Hacker News new | ask | show | jobs
by rmcclellan 2731 days ago
I work using C++17 for high performance applications, and I can relate to a lot of these gripes. I think it's a fair point that C++ is unreasonably complex as a language, and it's been a serious problem in the community for a long time.

One part that really struck me as odd is the focus on non-optimized performance. To me, this is an important consideration, but not nearly as important as optimized performance. Using techniques like ranges can definitely slow down debug performance, but much of the time it _dramatically increases_ optimized performance vs. naive techniques.

How do ranges speed up optimized builds? One of the best techniques for very high performance code is separation of specifying the algorithm and scheduling the computation. What I mean by this is techniques like [eigen](http://eigen.tuxfamily.org/index.php?title=Main_Page) and [halide](http://halide-lang.org) where you can control _what_ gets done and _how_ it gets done separately. Being able to modify execution orders like this is critical for ensuring that you're using your single-core parallelism and cache space in an efficient way. This sort of control is exactly what you get out of range view transformers.

3 comments

> I work using C++17 for high performance applications

> One part that really struck me as odd is the focus on non-optimized performance

I'm guessing your high performance applications aren't interactive? When your application has to respond to user input in real time, a binary that is 100x slower than real time is completely useless. You can't play a game at 0.3 frames per second.

I would be interested in seeing an example of how Halide-like techniques can be used with C++ ranges. I am skeptical that you could get the kind of performance improvements that Halide can achieve. And of course you won't get the GPU or DSP support that is really useful for that kind of computation.

This is what RelWithDebInfo builds are for.

Don't make my Debug build into a RelWithDebInfo build or it makes it a huge pain to track down subtle bugs/errors in non-performance-critical unit tests.

This is dealt with in the article - debugging optimised code is a pain, even when you know what you're doing. The source-level debugging often doesn't work, variable watches often don't work (and this even though DWARF has a whole pile of features specifically so that this stuff can work...), and debugging at the assembly language level is a chore.
gcc has -Og (optimize without harming debugging) which is supposed to avoid these problems
Well, you aren’t rebuilding your binary every frame, are you? I might be missing something.

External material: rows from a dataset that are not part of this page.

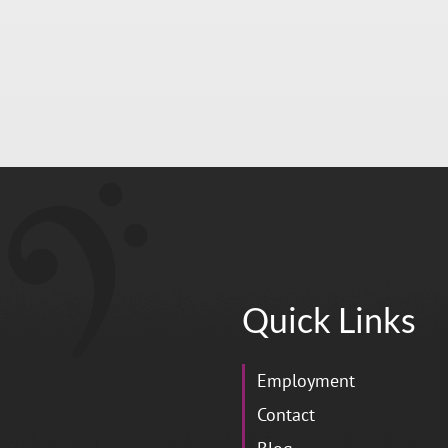
Quick Links
Employment
Contact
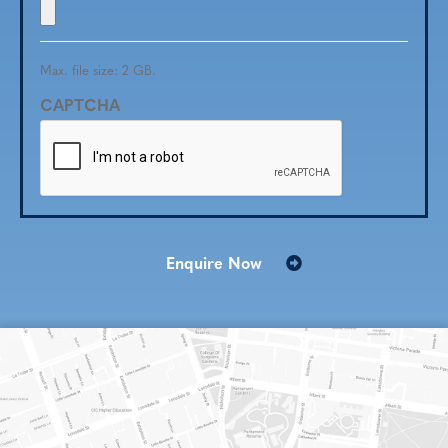
Max. file size: 2 GB.
CAPTCHA
Enquire Now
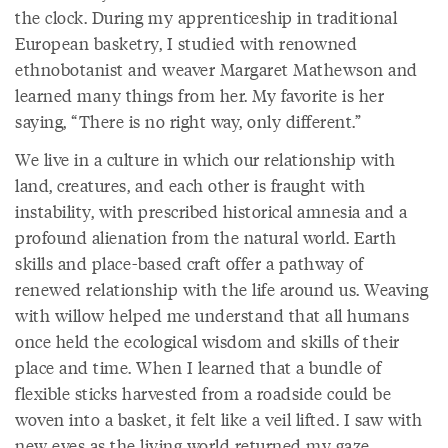
the clock. During my apprenticeship in traditional
European basketry, I studied with renowned
ethnobotanist and weaver Margaret Mathewson and
learned many things from her. My favorite is her
saying, “There is no right way, only different.”
We live in a culture in which our relationship with
land, creatures, and each other is fraught with
instability, with prescribed historical amnesia and a
profound alienation from the natural world. Earth
skills and place-based craft offer a pathway of
renewed relationship with the life around us. Weaving
with willow helped me understand that all humans
once held the ecological wisdom and skills of their
place and time. When I learned that a bundle of
flexible sticks harvested from a roadside could be
woven into a basket, it felt like a veil lifted. I saw with
new eyes as the living world returned my gaze.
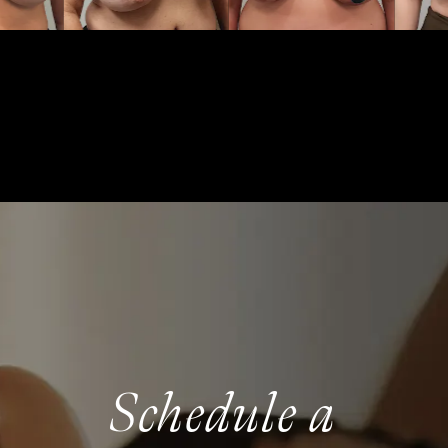
Schedule a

Also, I think build time is super important in most contexts - what I think is less important is runtime speed when you’ve disabled all optimizations.

It’s not the speed of compilation. It’s the speed the program runs with debug build. So runtime speed.

And for games you need decent runtime speed. If you cannot run your game in debug build one has to do good old printf debugging. And yes, if you cannot actually play the game (as in over 10fps) that means you cannot run it in debug build.

Are you confusing build time with performance of the resulting binary? I'm talking about the latter. Both are important and both are lacking with modern C++ in debug mode.

Edit: I see, I carelessly used the word "build" to mean a compiled binary, which was ambiguous. I've changed it.

Thanks for the clarification. I guess like all trade-offs, it's context dependent. I see the advantages of having a realtime usable non-optimized build for debugging. Since I use modern libraries like Eigen, that option has not been available to me for some time.

With "modern" techniques, the performance ceiling is a bit higher - whether that benefit is worth it depends on a lot of factors.

If you're doing Linear Algebra, you're kind of in a C++ sweet-spot, I think.

In particular, you can always debug a tiny version of whatever problem you're trying to solve, so you don't really care that much about non-optimized performance, and a lot of times you're willing to eat a long compile time if it means you squeeze out that last couple percent. Conversely, you care a lot about cache micro-optimizations and talking to GPUs and stuff like that, and generally you want to be just banging on some piece of memory you got from the OS, all things that non-C++ languages make extraordinarily painful.

Even Fortran, which the haters were trying to push as "just better" than C++ for linear algebra has really disappointed me.

> Using techniques like ranges [...] _dramatically increases_ optimized performance vs. naive techniques.

This claim will require some evidence. In my experience, it's extremely common for novice engineers to trade orders of magnitude in build time overhead chasing negligible runtime performance improvements.